Соскочив с седла, она побежала в раскинутые руки отца. Она хохотала, глядя в его смуглое лицо, вдыхая запах крема для бритья, чувствуя, как сильные руки поднимают ее высоко в воздух.
— Кинь ее мне, — смеясь, пошутил кто-то из друзей отца.
Она радостно визжала, чувствуя на себе лестное внимание, потом вдруг увидела лицо появившейся на лужайке матери. На нем было написано неодобрение. Она не любила, когда отец играл с Антонией или ласково прижимал к себе даже в отсутствие гостей.

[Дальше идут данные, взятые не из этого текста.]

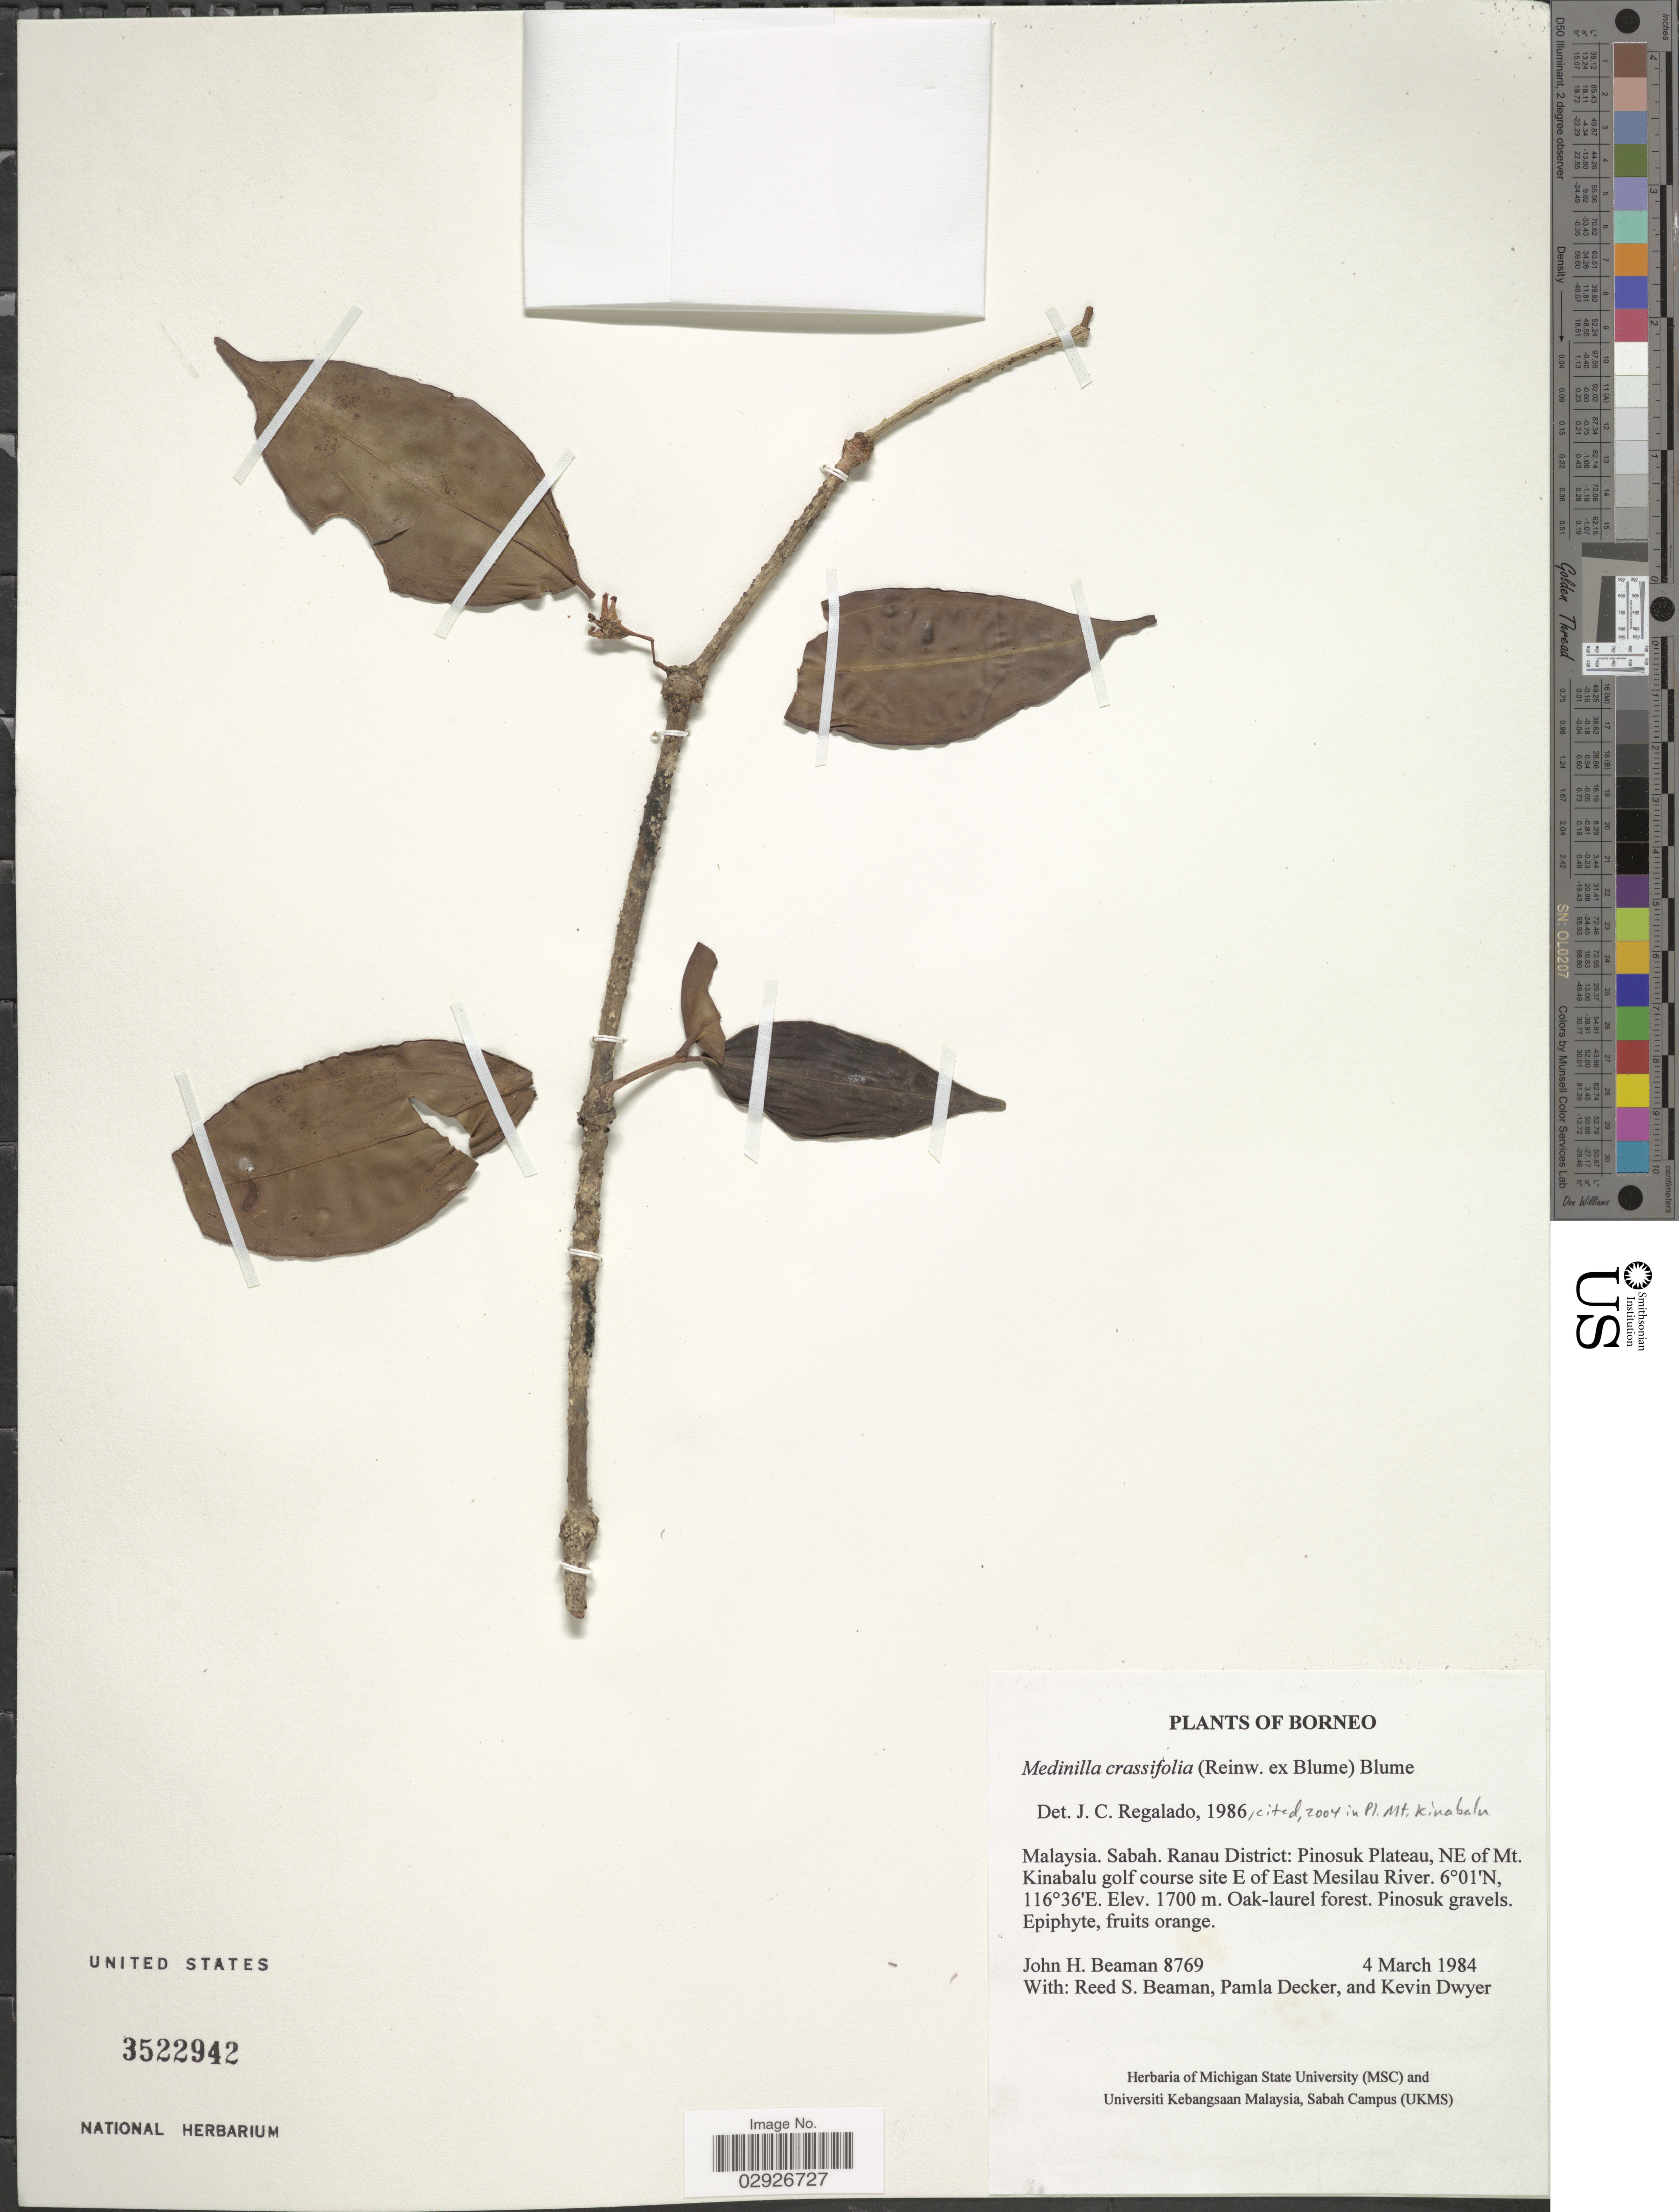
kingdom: Plantae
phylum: Tracheophyta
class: Magnoliopsida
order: Myrtales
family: Melastomataceae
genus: Medinilla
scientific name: Medinilla crassifolia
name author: Blume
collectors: J. H. Beaman, R. S. Beaman, P. Decker & K. Dwyer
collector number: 8769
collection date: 1984-03-04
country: Malaysia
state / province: Sabah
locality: Borneo. Ranau District: Pinosuk Plateau, NE of Mt. Kinabalu golf course site E of East Mesilau River.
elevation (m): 1700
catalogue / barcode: US 3522942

Антония была тоненькой и темноволосой, как и отец. Мать говорила, что она слишком живая и неуправляемая, как мальчишка. Антония оцепенела в отцовских рунах, и он опустил ее на землю. Солнечный день померк.
— Не надо потворствовать ее развязности, дорогой. Это было бы простительно, если бы она была хорошей девочкой.
Мать взяла под руки двух приятелей отца, чаруя их своей красотой. Остальные потянулись за ней по лужайке, забыв об Антонии. Правда, отец не забыл. Он послал ей воздушный поцелуй, который она поймала и спрятала в карман.
— Пусть я буду такой же красивой, как мама, когда вырасту.
Антония внезапно проснулась. Она вспомнила, что отец умер и что она никогда больше его не увидит, разве что во сне. Воспоминания о нем были светлыми, полными любви и радости, и их никто у нее не отнимет.